Brief –
Scan the records below. Report the number of lines containing the word "صنعتی", and nothing more.

(Saved entries)
▬▬▬▬▬▬

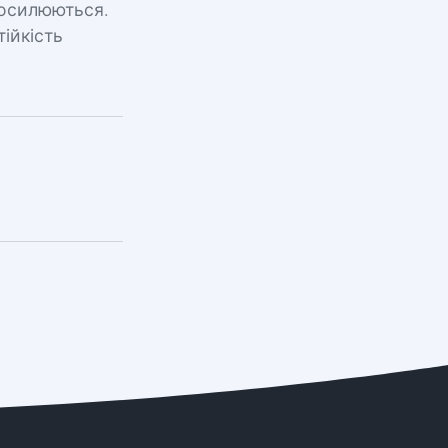
посилюються.
ійкість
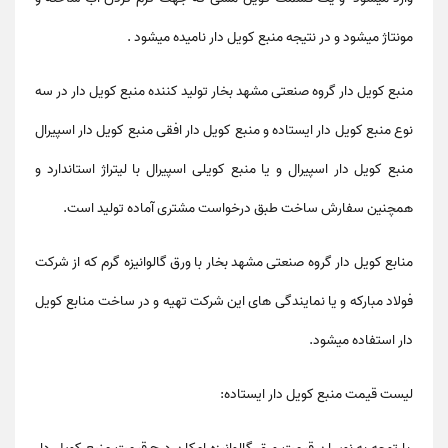
مونتاژ میشود و در نتیجه منبع کویل دار نامیده میشود .
منبع کویل دار گروه صنعتی مشهد بخار تولید کننده منبع کویل دار در سه
نوع منبع کویل دار ایستاده و منبع کویل دار افقی منبع کویل دار اسپیرال
منبع کویل دار اسپیرال و یا منبع کویلی اسپیرال با لیتراژ استاندارد و
همچنین سفارش ساخت طبق درخواست مشتری آماده تولید است.
منابع کویل دار گروه صنعتی
مشهد بخار
با ورق گالوانیزه گرم که از شرکت
فولاد مبارکه و یا نمایندگی های این شرکت تهیه و در ساخت منابع کویل
دار استفاده میشود.
لیست قیمت منبع کویل دار ایستاده:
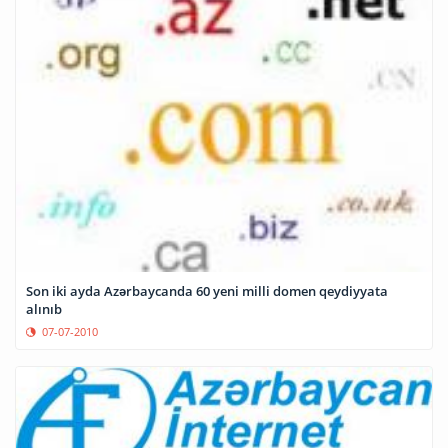
Son iki ayda Azərbaycanda 60 yeni milli domen qeydiyyata
alınıb
07-07-2010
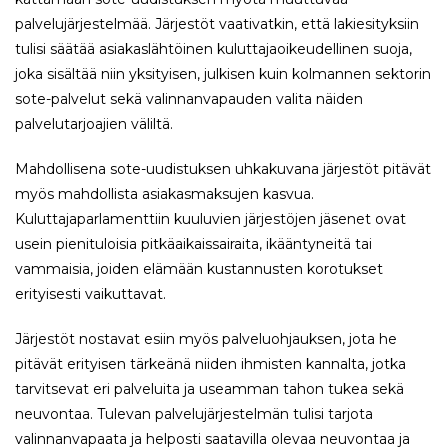
palvelujärjestelmää. Järjestöt vaativatkin, että lakiesityksiin
tulisi säätää asiakaslähtöinen kuluttajaoikeudellinen suoja,
joka sisältää niin yksityisen, julkisen kuin kolmannen sektorin
sote-palvelut sekä valinnanvapauden valita näiden
palvelutarjoajien väliltä.
Mahdollisena sote-uudistuksen uhkakuvana järjestöt pitävät
myös mahdollista asiakasmaksujen kasvua.
Kuluttajaparlamenttiin kuuluvien järjestöjen jäsenet ovat
usein pienituloisia pitkäaikaissairaita, ikääntyneitä tai
vammaisia, joiden elämään kustannusten korotukset
erityisesti vaikuttavat.
Järjestöt nostavat esiin myös palveluohjauksen, jota he
pitävät erityisen tärkeänä niiden ihmisten kannalta, jotka
tarvitsevat eri palveluita ja useamman tahon tukea sekä
neuvontaa. Tulevan palvelujärjestelmän tulisi tarjota
valinnanvapaata ja helposti saatavilla olevaa neuvontaa ja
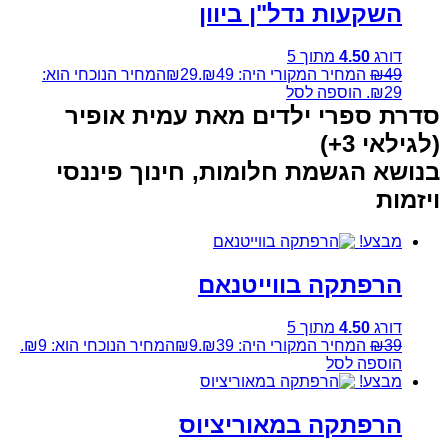
השקעות נדל"ן ביוון
דורג
4.50
מתוך 5
49
₪
המחיר המקורי היה: ₪49.
29
₪
המחיר הנוכחי הוא:
₪29.
הוספה לסל
סדרת ספרי ילדים מאת עמית אופיר
(לגילאי 3+)
בנושא הגשמת חלומות, חינוך פיננסי
ויזמות
מבצע!
הרפתקה בווייטנאם
דורג
4.50
מתוך 5
39
₪
המחיר המקורי היה: ₪39.
9
₪
המחיר הנוכחי הוא: ₪9.
הוספה לסל
מבצע!
הרפתקה במאוריציוס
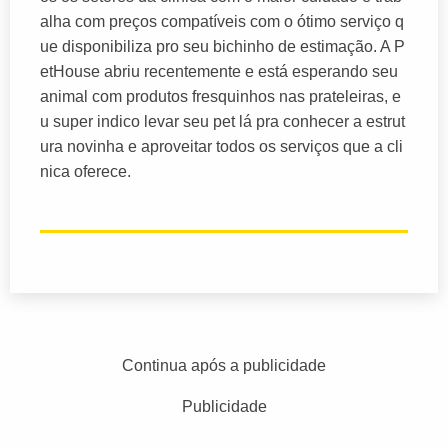
alha com preços compatíveis com o ótimo serviço q
ue disponibiliza pro seu bichinho de estimação. A P
etHouse abriu recentemente e está esperando seu
animal com produtos fresquinhos nas prateleiras, e
u super indico levar seu pet lá pra conhecer a estrut
ura novinha e aproveitar todos os serviços que a cli
nica oferece.
Continua após a publicidade
Publicidade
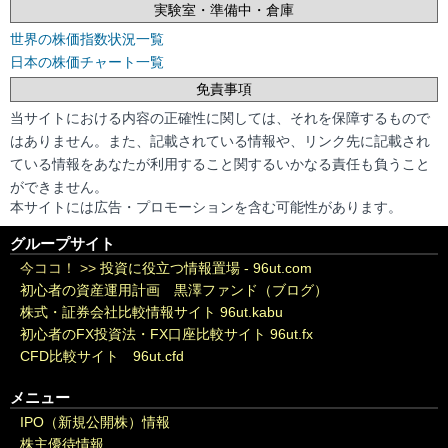
実験室・準備中・倉庫
世界の株価指数状況一覧
日本の株価チャート一覧
免責事項
当サイトにおける内容の正確性に関しては、それを保障するもので
はありません。また、記載されている情報や、リンク先に記載され
ている情報をあなたが利用すること関するいかなる責任も負うこと
ができません。
本サイトには広告・プロモーションを含む可能性があります。
グループサイト
今ココ！ >>
投資に役立つ情報置場 - 96ut.com
初心者の資産運用計画 黒澤ファンド（ブログ）
株式・証券会社比較情報サイト 96ut.kabu
初心者のFX投資法・FX口座比較サイト 96ut.fx
CFD比較サイト 96ut.cfd
メニュー
IPO（新規公開株）情報
株主優待情報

▬▬▬▬▬▬

Reply to the exercise –
2